• _Texto_:
◆ ◆ ◆ ◆ ◆

Num Boeing 727, pilotado pelo próprio Mohammad, rumaram primeiro em direção a Assuã, no Egito, - o único país que lhes ofereceu asilo - depois a Marraquexe, em Marrocos, Bahamas, e a Cuernavaca, no México.
Tudo isto acontecia enquanto o estado de saúde do xá se deteriorava. Mohammad Reza Pahlavi tinha um cancro linfático, mas na altura o seu diagnostico não foi divulgado publicamente. Foi, por isso, submetido a uma cirurgia nos Estados Unidos, tendo regressado ao Egito, em março de 1980. Acabou por morrer no cidade do Cairo, a 27 de julho daquele mesmo ano, ansiando um dia regressar. Deixou para trás quatro filhos: Farahnaz, Reza, Alireza e Leila.
As tragédias pareciam, contudo, continuar assombrar a família Pahlavi. Em junho de 2001, Farah teve de lidar com a morte da filha Leila, que foi encontrada morta num hotel em Londres, aos 31 anos, rodeada de garrafas vazas, cocaína e comprimidos, e a 4 de janeiro de 2011 com a morte de Ali Reza - que teve uma filha, Iryana Leila, nascida no mesmo ano. Suicidou-se aos 44 anos, depois de uma longa luta contra a depressão.
Farah, hoje com 87 anos, acabou por fazer de Paris o seu lar. Começou a praticar ioga e meditação, que a ajudaram a superar a dor da perda dos dois filhos e do marido. É a partir de lá que também acompanha diariamente as notícias sobre o Irão, disse numa entrevista à revista ¡HOLA! há alguns anos.
Reza Pahlavi, o filho
Depois da coroação do pai, em 1967, Reza tornou-se o oficialmente o príncipe herdeiro. Reza estava no Texas, nos Estados Unidos, a concluir o treino de piloto quando os pais partiram para o exílio. E como consequência, também ele ficou impossibilitado de regressar ao Irão. Embora se tenha estabelecido nos Estados Unidos - onde estudava Ciência Política na Universidade do Sul da Califórnia -, nunca deixou de ser a voz da família e da monarquia.
Em 1986 casou com Yasmine Etemad-Amini. Na altura, ela tinha apenas 17 anos e ele 25, mas partilhavam uma história semelhante. Yasmine também era iraniana e a sua família foira obrigada a fugir do país após o início da Revolução de 1979. Acabaram por formar família em Washington e tiveram três filhas: Noor, Iman e Farah.
Há seis anos a advogada conseguiu superar um cancro da mama e, recentemente, publicou um vídeo nas suas redes sociais a demonstrar apoio ao povo iraniano.
Noor, Iman e Farah: as princesas influencers
Em 1992, Reza e Yasmine tiveram a sua primeira filha, Noor - que acabou por estudar psicologia em Georgetown e trabalhar no setor financeiro em Nova Iorque, onde vive atualmente.
Com 34 anos, a princesa é conhecida pelo seu estilo, que recorda o da sua avó Farah, e acabou por fazer das redes sociais - onde possui mais de dois milhões de seguidores - uma plataforma para falar de causas sociais. É hoje ativista de direitos humanos e fala várias vezes sobre a situação no Irão.
Noor é apenas um ano mais nova do que a sua irmã Iman, que também se licenciou em Psicologia e Comunicação. Também ela mora em Nova Iorque e, no ano passado, casou-se com o empresário Bradley Sherman, numa cerimónia íntima perto do Arco do Triunfo em Paris, que reuniu a família exilada.
Já Farah, de 22 anos, é a irmã mais nova e apaixonada por viagens.
O mistério de Farahnaz
Farahnaz é a única das irmãs que não possui redes sociais nem concede entrevistas, sendo a sua vida considerada um mistério. Filha mais velha, é formada em serviço social e especializada em Psicologia Infantil e ligada às causas sociais.
A última vez que foi vista foi esta semana, quando apareceu inesperadamente numa manifestação em Munique, em apoio aos direitos humanos no Irão, com a bandeira do reinado de Pahlavi. Farahnaz nunca casou nem teve filhos.

◆ ◆ ◆ ◆ ◆

• _Registos fornecidos_:
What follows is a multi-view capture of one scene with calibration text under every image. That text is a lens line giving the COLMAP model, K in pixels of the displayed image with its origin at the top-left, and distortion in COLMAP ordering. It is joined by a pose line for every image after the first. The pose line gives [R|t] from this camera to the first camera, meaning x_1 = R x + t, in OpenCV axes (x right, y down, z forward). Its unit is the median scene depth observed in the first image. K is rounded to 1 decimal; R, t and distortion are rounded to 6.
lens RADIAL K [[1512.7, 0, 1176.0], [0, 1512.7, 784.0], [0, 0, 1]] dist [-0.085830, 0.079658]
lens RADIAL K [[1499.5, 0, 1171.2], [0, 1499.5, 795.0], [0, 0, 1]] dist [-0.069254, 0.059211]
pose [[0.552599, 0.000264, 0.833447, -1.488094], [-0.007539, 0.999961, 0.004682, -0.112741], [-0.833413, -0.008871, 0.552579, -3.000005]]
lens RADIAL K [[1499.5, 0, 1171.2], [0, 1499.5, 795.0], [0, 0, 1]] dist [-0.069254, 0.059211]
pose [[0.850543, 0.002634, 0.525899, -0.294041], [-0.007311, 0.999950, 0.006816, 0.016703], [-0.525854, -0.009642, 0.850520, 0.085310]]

◆ ◆ ◆ ◆ ◆

• _Enunciado da tarefa_:
Copie do texto sobre a família Pahlavi o trecho que vai de "Há seis anos" até "ao povo iraniano.", sem qualquer alteração.

• _Resposta ao exercício_:
Há seis anos a advogada conseguiu superar um cancro da mama e, recentemente, publicou um vídeo nas suas redes sociais a demonstrar apoio ao povo iraniano.